Tuesday, February 15, 2005

Jose Canseco: Stool pigeon, baseball hero

Well, it's been a while since I updated here, but I figured I'd provide a preview for the upcoming Turret sports commentary -- you know, for all you faithful readers out there.

Jose Canseco: Stool pigeon, baseball hero
By Spc. Ian Boudreau
Turret sports editor


At different points during the ‘80s, I spent time learning how to ride a bicycle, watching “Thundercats,” and reading “Boys Life.”

But for a couple years I devoted untold amounts of change found in the family sofa and my dad’s pockets to baseball cards. I wasn’t very good about keeping them in order or preserved, and I didn’t know a lot of the players. I do remember, however, opening a pack of Upper Deck cards and finding the coveted image of Jose Canseco.

This was in 1988, and Canseco earned the American League’s MVP award while playing for Oakland, and every kid in my third grade class was green with envy when I brought his card to school the next day.

I left the card in my desk that Friday, and found on Monday that someone – presumably from the weekend’s Sunday school class – had stolen it.

My Andy Warhol 15 minutes of fame in third grade were up, and Canseco’s would end several years later. In his own words, he was “blackballed” from MLB following accusations of steroid use (as well as other erratic behavior, such as a penchant for handguns).

Well, Canseco is back now, peddling a “tell-all” book called “Juiced: Wild Times, Rampant ‘Roids, Smash Hits, and How Baseball Got Big,” in which he calls several members of the 500-plus home run club out for using illegal steroids, including MLB-favorite Mark McGwire and self-professed juicer Jason Giambi.

Canseco’s expressed attitude toward steroid use is blasé at its most critical, and almost adulatory at its least, but he’s certainly aware that he’s adding even more fuel to the flames of the ongoing steroid controversy in the major leagues.

Now, folks may be scratching their heads wondering, “Where does Jose Canseco get off snitching on current baseball players? Isn’t this a case of sour grapes?”

Well, in a word, yes. But it’s a valuable case of sour grapes, if you ask me.
No one might have been willing to publish Canseco’s tale two years ago, but with the recent BALCO testimonies leaked to the San Francisco Chronicle, steroids use is a hot-button issue in professional sports now, and suddenly analysts across the country are wondering how to stem the tide of illicit drug use in sports.

The increases in testing and penalties haven’t as yet been very impressive, and it’s only effectively created a system where steroid-users have a couple more hoops to jump through to avoid getting caught.

But baseball is going to be hard-pressed to do anything else. Yet, reputations are still at stake, and the “Canseco Method” may prove to be a more effective deterrent than fines, suspensions, and additional testing.

The danger, of course, is that baseball could turn into a juiced version of bloody Renaissance revolutions in France and England, with accusations flying in one player’s word against another’s.

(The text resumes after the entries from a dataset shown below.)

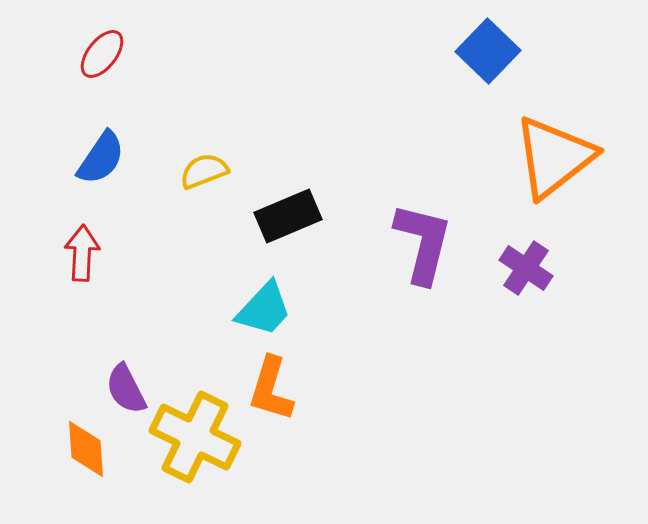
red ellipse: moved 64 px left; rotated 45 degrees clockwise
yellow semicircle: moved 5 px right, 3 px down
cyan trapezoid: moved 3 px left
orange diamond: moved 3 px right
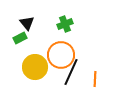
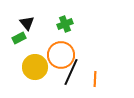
green rectangle: moved 1 px left
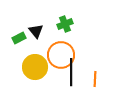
black triangle: moved 9 px right, 8 px down
black line: rotated 24 degrees counterclockwise
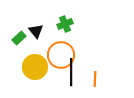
green rectangle: rotated 16 degrees counterclockwise
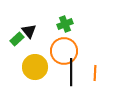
black triangle: moved 7 px left
green rectangle: moved 2 px left, 1 px down
orange circle: moved 3 px right, 4 px up
orange line: moved 6 px up
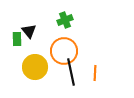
green cross: moved 4 px up
green rectangle: rotated 48 degrees counterclockwise
black line: rotated 12 degrees counterclockwise
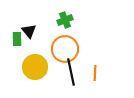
orange circle: moved 1 px right, 2 px up
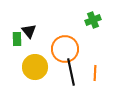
green cross: moved 28 px right
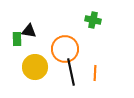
green cross: rotated 35 degrees clockwise
black triangle: rotated 42 degrees counterclockwise
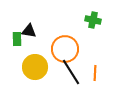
black line: rotated 20 degrees counterclockwise
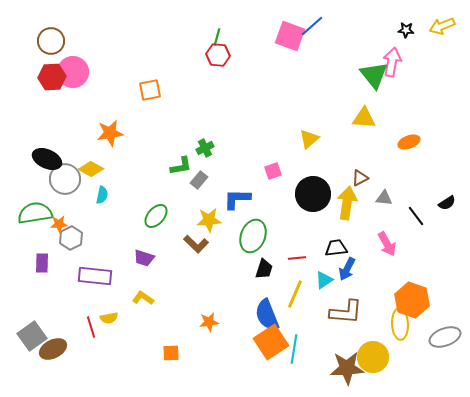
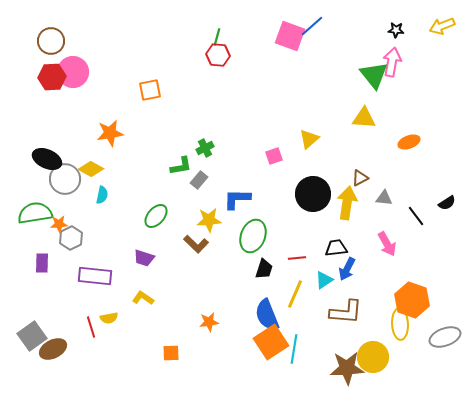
black star at (406, 30): moved 10 px left
pink square at (273, 171): moved 1 px right, 15 px up
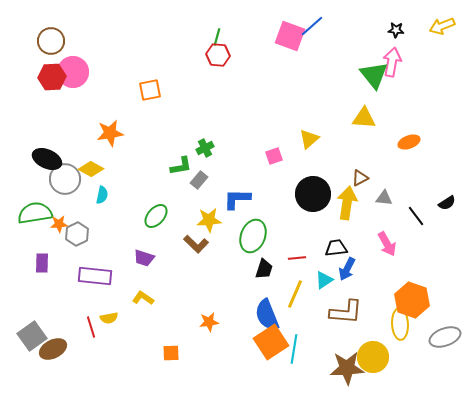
gray hexagon at (71, 238): moved 6 px right, 4 px up
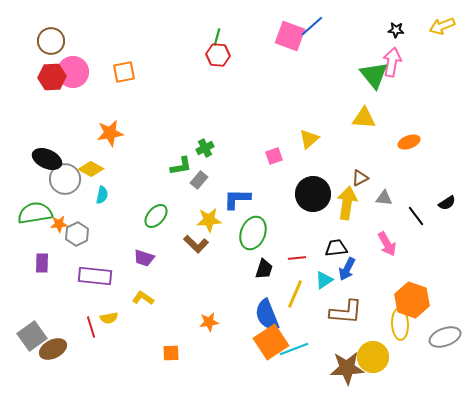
orange square at (150, 90): moved 26 px left, 18 px up
green ellipse at (253, 236): moved 3 px up
cyan line at (294, 349): rotated 60 degrees clockwise
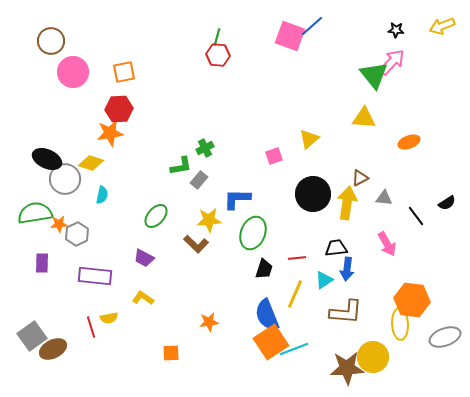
pink arrow at (392, 62): rotated 32 degrees clockwise
red hexagon at (52, 77): moved 67 px right, 32 px down
yellow diamond at (91, 169): moved 6 px up; rotated 10 degrees counterclockwise
purple trapezoid at (144, 258): rotated 10 degrees clockwise
blue arrow at (347, 269): rotated 20 degrees counterclockwise
orange hexagon at (412, 300): rotated 12 degrees counterclockwise
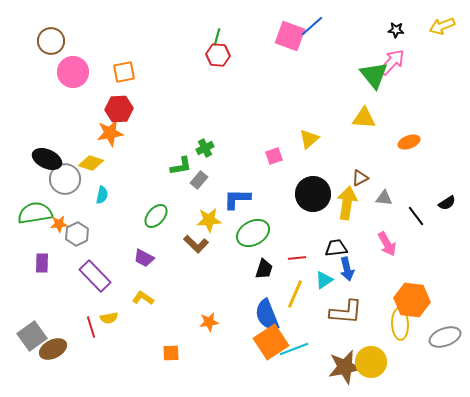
green ellipse at (253, 233): rotated 40 degrees clockwise
blue arrow at (347, 269): rotated 20 degrees counterclockwise
purple rectangle at (95, 276): rotated 40 degrees clockwise
yellow circle at (373, 357): moved 2 px left, 5 px down
brown star at (347, 368): moved 2 px left, 1 px up; rotated 8 degrees counterclockwise
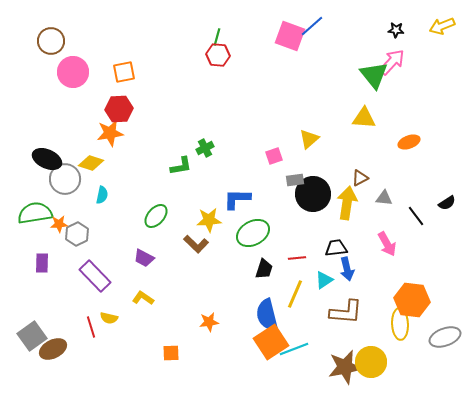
gray rectangle at (199, 180): moved 96 px right; rotated 42 degrees clockwise
blue semicircle at (267, 315): rotated 8 degrees clockwise
yellow semicircle at (109, 318): rotated 24 degrees clockwise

But I’d say that the chance to eliminate performance-enhancing drugs from professional sports is well worth the risk.

And there’s no doubt that we’ll be in for some serious disappointments, whether the league decides to pursue accused juicers or not. McGwire, for example, and his many fans will have to give up his cherished record numbers, or at least learn to live with the dreaded asterisk in the books.

One way or another, baseball’s going to have to start working on a zero-tolerance basis when it comes to performance-enhancing drugs. Whether Canseco makes a few bucks off the controversy is immaterial. I’m just hoping that his book is able to put the fear of public opinion into potential steroid users in Major League Baseball.

And to whoever sat at my desk for Sunday school 16 years ago: I want my Jose Canseco card back.